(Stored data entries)

--------------------------------

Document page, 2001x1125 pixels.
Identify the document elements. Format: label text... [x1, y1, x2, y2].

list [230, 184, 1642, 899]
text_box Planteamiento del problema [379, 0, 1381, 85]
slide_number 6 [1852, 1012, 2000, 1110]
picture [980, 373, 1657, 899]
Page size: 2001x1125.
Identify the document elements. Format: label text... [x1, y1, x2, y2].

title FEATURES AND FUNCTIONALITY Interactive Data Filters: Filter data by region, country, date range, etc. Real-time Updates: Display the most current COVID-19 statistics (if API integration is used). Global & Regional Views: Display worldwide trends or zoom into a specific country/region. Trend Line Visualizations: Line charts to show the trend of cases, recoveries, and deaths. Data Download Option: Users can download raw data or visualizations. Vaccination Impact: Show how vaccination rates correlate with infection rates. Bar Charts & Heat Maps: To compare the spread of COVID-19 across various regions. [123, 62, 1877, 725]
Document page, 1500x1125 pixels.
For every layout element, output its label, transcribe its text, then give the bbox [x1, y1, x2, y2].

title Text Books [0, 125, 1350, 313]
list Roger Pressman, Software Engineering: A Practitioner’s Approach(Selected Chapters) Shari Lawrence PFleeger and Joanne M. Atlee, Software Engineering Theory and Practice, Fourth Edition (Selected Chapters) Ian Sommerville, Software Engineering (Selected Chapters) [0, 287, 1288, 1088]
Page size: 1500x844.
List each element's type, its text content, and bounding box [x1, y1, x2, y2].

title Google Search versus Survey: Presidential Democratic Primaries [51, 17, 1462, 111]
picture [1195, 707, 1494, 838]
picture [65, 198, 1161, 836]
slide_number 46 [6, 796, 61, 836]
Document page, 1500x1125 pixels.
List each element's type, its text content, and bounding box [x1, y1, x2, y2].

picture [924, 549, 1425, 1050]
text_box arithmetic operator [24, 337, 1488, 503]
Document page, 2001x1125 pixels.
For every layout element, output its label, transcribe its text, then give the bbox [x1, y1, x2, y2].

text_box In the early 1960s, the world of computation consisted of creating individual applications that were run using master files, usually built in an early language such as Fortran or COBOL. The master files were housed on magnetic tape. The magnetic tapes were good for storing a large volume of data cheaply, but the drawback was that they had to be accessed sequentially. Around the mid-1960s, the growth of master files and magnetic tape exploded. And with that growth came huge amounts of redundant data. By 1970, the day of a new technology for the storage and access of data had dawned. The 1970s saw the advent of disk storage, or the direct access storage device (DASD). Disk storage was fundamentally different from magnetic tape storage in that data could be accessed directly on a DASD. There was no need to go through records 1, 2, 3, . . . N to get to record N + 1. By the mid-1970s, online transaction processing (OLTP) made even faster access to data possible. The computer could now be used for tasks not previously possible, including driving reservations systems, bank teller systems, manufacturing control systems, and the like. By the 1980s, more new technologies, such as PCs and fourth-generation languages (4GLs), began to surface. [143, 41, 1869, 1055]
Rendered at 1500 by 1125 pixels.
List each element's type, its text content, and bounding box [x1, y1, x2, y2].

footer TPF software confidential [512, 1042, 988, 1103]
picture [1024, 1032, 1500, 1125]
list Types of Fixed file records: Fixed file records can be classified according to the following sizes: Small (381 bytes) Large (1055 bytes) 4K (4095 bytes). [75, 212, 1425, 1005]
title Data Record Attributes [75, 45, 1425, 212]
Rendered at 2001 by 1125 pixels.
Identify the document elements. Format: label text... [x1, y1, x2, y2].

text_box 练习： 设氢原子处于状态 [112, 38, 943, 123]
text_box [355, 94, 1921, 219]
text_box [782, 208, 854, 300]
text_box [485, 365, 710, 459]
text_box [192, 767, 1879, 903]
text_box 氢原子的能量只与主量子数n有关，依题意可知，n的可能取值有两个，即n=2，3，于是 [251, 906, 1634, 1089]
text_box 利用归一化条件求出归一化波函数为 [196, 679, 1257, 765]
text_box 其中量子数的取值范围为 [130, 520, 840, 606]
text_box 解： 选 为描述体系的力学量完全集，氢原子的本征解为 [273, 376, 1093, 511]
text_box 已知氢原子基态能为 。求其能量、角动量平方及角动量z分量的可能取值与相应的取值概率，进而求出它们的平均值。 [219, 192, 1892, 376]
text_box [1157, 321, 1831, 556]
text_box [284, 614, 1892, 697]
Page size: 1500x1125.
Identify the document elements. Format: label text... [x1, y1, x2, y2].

--------------------------------

**Description of the task:** Copy the lines above exactly, from the very first through the one containing "Page size: 2001x1125.", and include no other line.

**Written answer:**
Document page, 2001x1125 pixels.
Identify the document elements. Format: label text... [x1, y1, x2, y2].

list [230, 184, 1642, 899]
text_box Planteamiento del problema [379, 0, 1381, 85]
slide_number 6 [1852, 1012, 2000, 1110]
picture [980, 373, 1657, 899]
Page size: 2001x1125.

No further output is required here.